Found, Not Farmed

The days are getting shorter. The light is fading to winter gray. And in forests all over the Western Hemisphere, mushrooms are popping up beneath burned-out pines and spreading oaks. It’s gotten so that all I can think about is going out and hunting. And I’m not the only one. The BBC News has an excellent video primer on how to forage for wild food (which they charmingly call “hedgerow food”), especially edible fungi. Similar mass-media guides for American would-be mushroom hunters are rare; Yanks tend to be so spooked by the dangers of wild ‘shrooms that no respectable publication would dare run a how-to feature on foraging.
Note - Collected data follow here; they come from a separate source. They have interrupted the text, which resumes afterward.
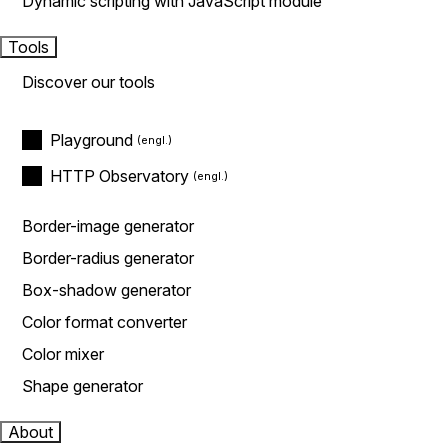
Dynamic scripting with JavaScript module
Tools
Discover our tools
Playground
HTTP Observatory
Border-image generator
Border-radius generator
Box-shadow generator
Color format converter
Color mixer
Shape generator
About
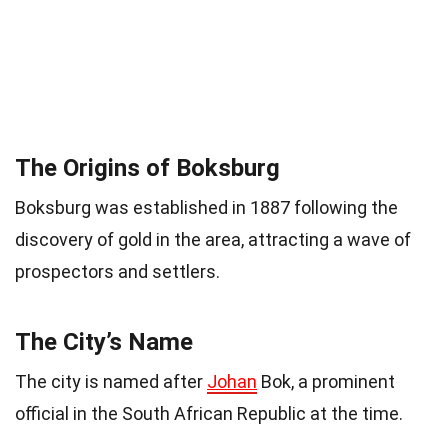
The Origins of Boksburg
Boksburg was established in 1887 following the
discovery of gold in the area, attracting a wave of
prospectors and settlers.
The City’s Name
The city is named after
Johan
Bok, a prominent
official in the South African Republic at the time.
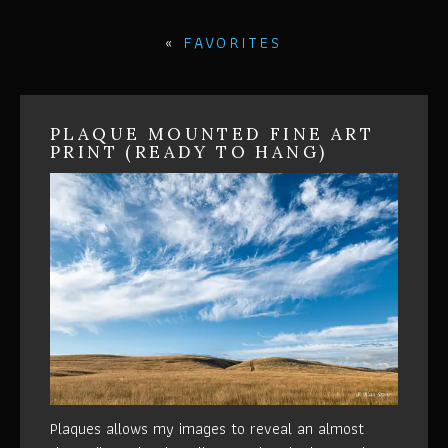
«
FAVORITES
PLAQUE MOUNTED FINE ART
PRINT (READY TO HANG)
Plaques allows my images to reveal an almost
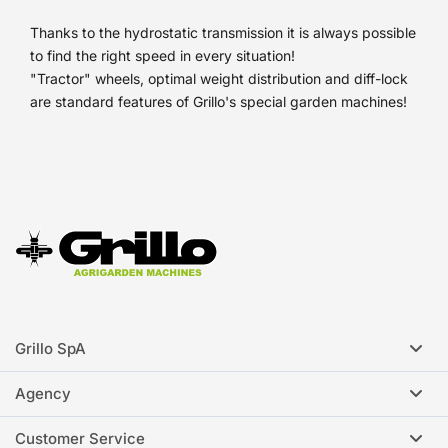
Thanks to the hydrostatic transmission it is always possible
to find the right speed in every situation!
"Tractor" wheels, optimal weight distribution and diff-lock
are standard features of Grillo's special garden machines!
Grillo SpA
Agency
Customer Service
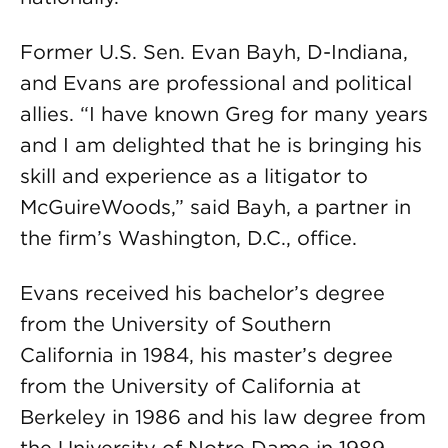
Former U.S. Sen. Evan Bayh, D-Indiana,
and Evans are professional and political
allies. “I have known Greg for many years
and I am delighted that he is bringing his
skill and experience as a litigator to
McGuireWoods,” said Bayh, a partner in
the firm’s Washington, D.C., office.
Evans received his bachelor’s degree
from the University of Southern
California in 1984, his master’s degree
from the University of California at
Berkeley in 1986 and his law degree from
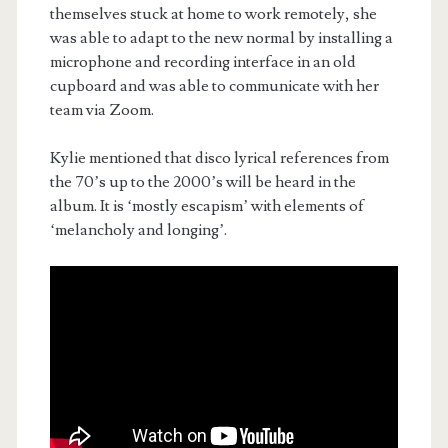
themselves stuck at home to work remotely, she
was able to adapt to the new normal by installing a
microphone and recording interface in an old
cupboard and was able to communicate with her
team via Zoom.
Kylie mentioned that disco lyrical references from
the 70’s up to the 2000’s will be heard in the
album. It is ‘mostly escapism’ with elements of
‘melancholy and longing’.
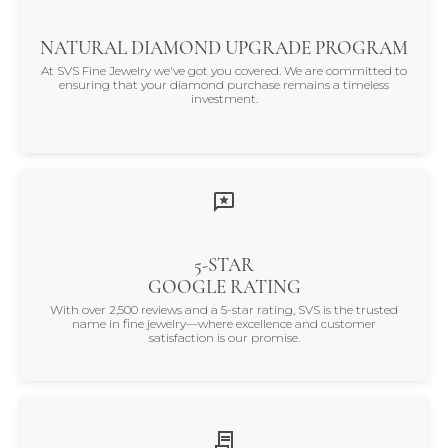
NATURAL DIAMOND UPGRADE PROGRAM
At SVS Fine Jewelry we've got you covered. We are committed to
ensuring that your diamond purchase remains a timeless
investment.
5-STAR
GOOGLE RATING
With over 2,500 reviews and a 5-star rating, SVS is the trusted
name in fine jewelry—where excellence and customer
satisfaction is our promise.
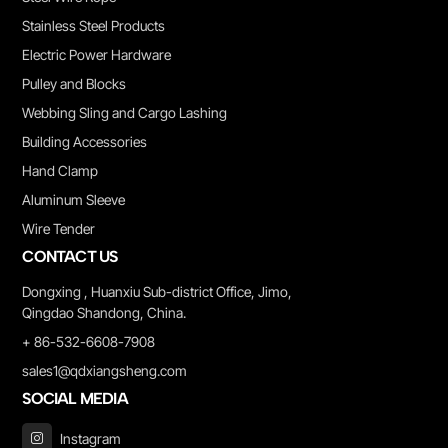
Stainless Steel Products
Electric Power Hardware
Pulley and Blocks
Webbing Sling and Cargo Lashing
Building Accessories
Hand Clamp
Aluminum Sleeve
Wire Tender
CONTACT US
Dongxing , Huanxiu Sub-district Office, Jimo,
Qingdao Shandong, China.
+ 86-532-6608-7908
sales1@qdxiangsheng.com
SOCIAL MEDIA
Instagram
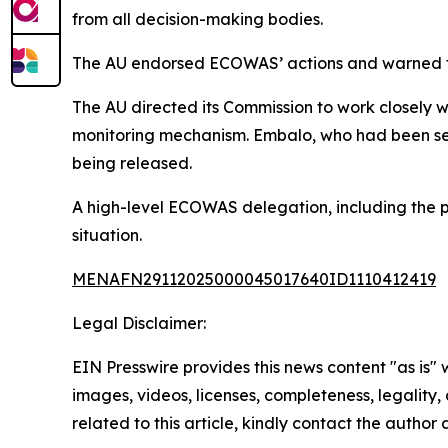
from all decision-making bodies.
The AU endorsed ECOWAS’ actions and warned that 
The AU directed its Commission to work closely w
monitoring mechanism. Embalo, who had been seek
being released.
A high-level ECOWAS delegation, including the pr
situation.
MENAFN29112025000045017640ID1110412419
Legal Disclaimer:
EIN Presswire provides this news content "as is" 
images, videos, licenses, completeness, legality, o
related to this article, kindly contact the author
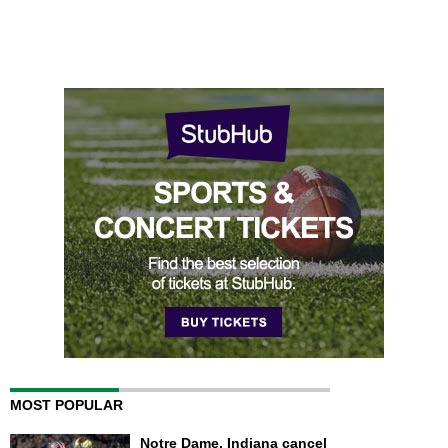
MOST POPULAR
Notre Dame, Indiana cancel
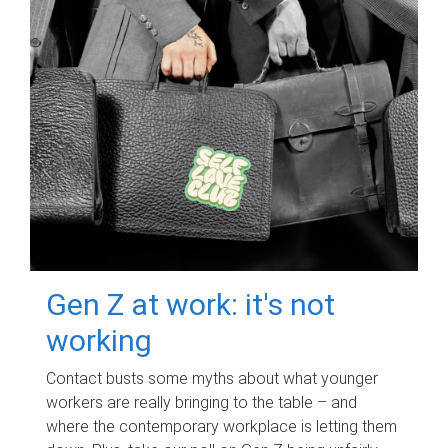
Gen Z at work: it's not
working
Contact busts some myths about what younger
workers are really bringing to the table – and
where the contemporary workplace is letting them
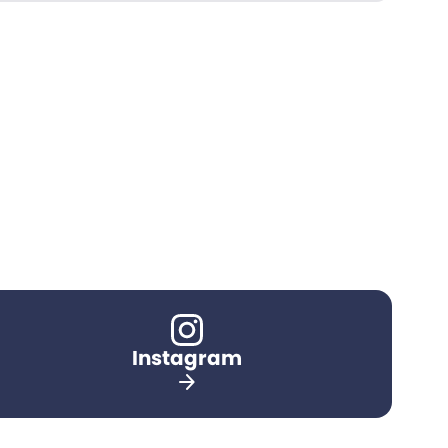
Instagram
arrow_forward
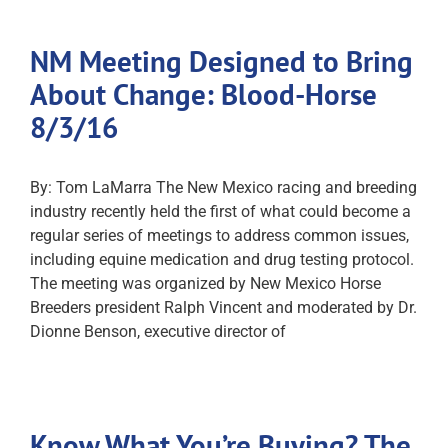
NM Meeting Designed to Bring
About Change: Blood-Horse
8/3/16
By: Tom LaMarra The New Mexico racing and breeding
industry recently held the first of what could become a
regular series of meetings to address common issues,
including equine medication and drug testing protocol.
The meeting was organized by New Mexico Horse
Breeders president Ralph Vincent and moderated by Dr.
Dionne Benson, executive director of
Know What You’re Buying? The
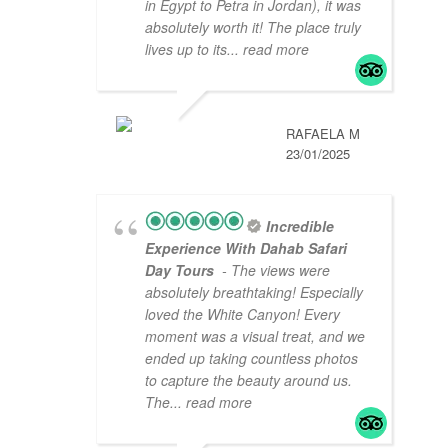
in Egypt to Petra in Jordan), it was
absolutely worth it! The place truly
lives up to its
... read more
RAFAELA M
23/01/2025
Incredible
Experience With Dahab Safari
Day Tours
- The views were
absolutely breathtaking! Especially
loved the White Canyon! Every
moment was a visual treat, and we
ended up taking countless photos
to capture the beauty around us.
The
... read more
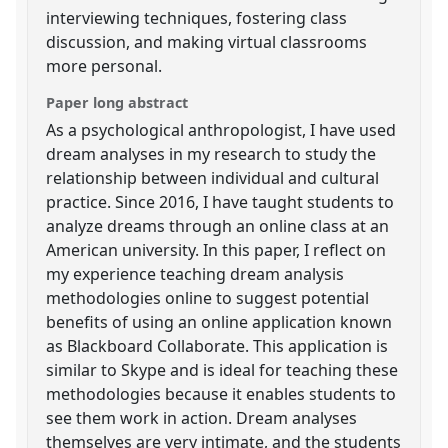
interviewing techniques, fostering class
discussion, and making virtual classrooms
more personal.
Paper long abstract
As a psychological anthropologist, I have used
dream analyses in my research to study the
relationship between individual and cultural
practice. Since 2016, I have taught students to
analyze dreams through an online class at an
American university. In this paper, I reflect on
my experience teaching dream analysis
methodologies online to suggest potential
benefits of using an online application known
as Blackboard Collaborate. This application is
similar to Skype and is ideal for teaching these
methodologies because it enables students to
see them work in action. Dream analyses
themselves are very intimate, and the students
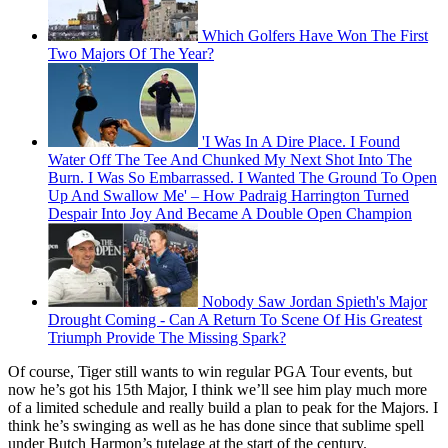
Which Golfers Have Won The First
Two Majors Of The Year?
'I Was In A Dire Place. I Found
Water Off The Tee And Chunked My Next Shot Into The
Burn. I Was So Embarrassed. I Wanted The Ground To Open
Up And Swallow Me' – How Padraig Harrington Turned
Despair Into Joy And Became A Double Open Champion
Nobody Saw Jordan Spieth's Major
Drought Coming - Can A Return To Scene Of His Greatest
Triumph Provide The Missing Spark?
Of course, Tiger still wants to win regular PGA Tour events, but
now he’s got his 15th Major, I think we’ll see him play much more
of a limited schedule and really build a plan to peak for the Majors. I
think he’s swinging as well as he has done since that sublime spell
under Butch Harmon’s tutelage at the start of the century.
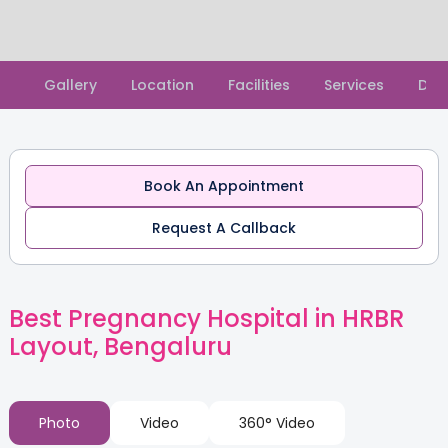
Slide 2 of 2.
Gallery
Location
Facilities
Services
Doc
Book An Appointment
Request A Callback
Best Pregnancy Hospital in HRBR
Layout, Bengaluru
Photo
Video
360° Video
Yet interest in foraging is starting to grow stateside, pushed along by the fresh/seasonal/organic movement. Michael Pollan’s seminal book, The Omnivore’s Dilemma, has a whole chapter on foraging that awoke a hunter-gatherer longing in many. But an interview with a Seattle-area forager in food blog the Ethicurean and an entry from personal blog Hoarded Ordinaries illustrate the problem with learning how to forage: You just can’t do it with books. In the Old World, you learned from your uncle or your mom what could be eaten and what couldn’t. In our supermarket age, there aren’t many people around to show you how and where to pick. Is the chanterelle you’ve found the real deal, or the false chanterelle that’ll kill you dead? Are those huckleberries or nightshade? It takes a lot of nerve to trust a picture in a field guide. Probably best to restrict your foraging to organized trips with experienced guides.

If you do manage to get your hands on some wild mushrooms, Sunset magazine has a great compendium of mushroom recipes. The morel-sherry gratin is to die for.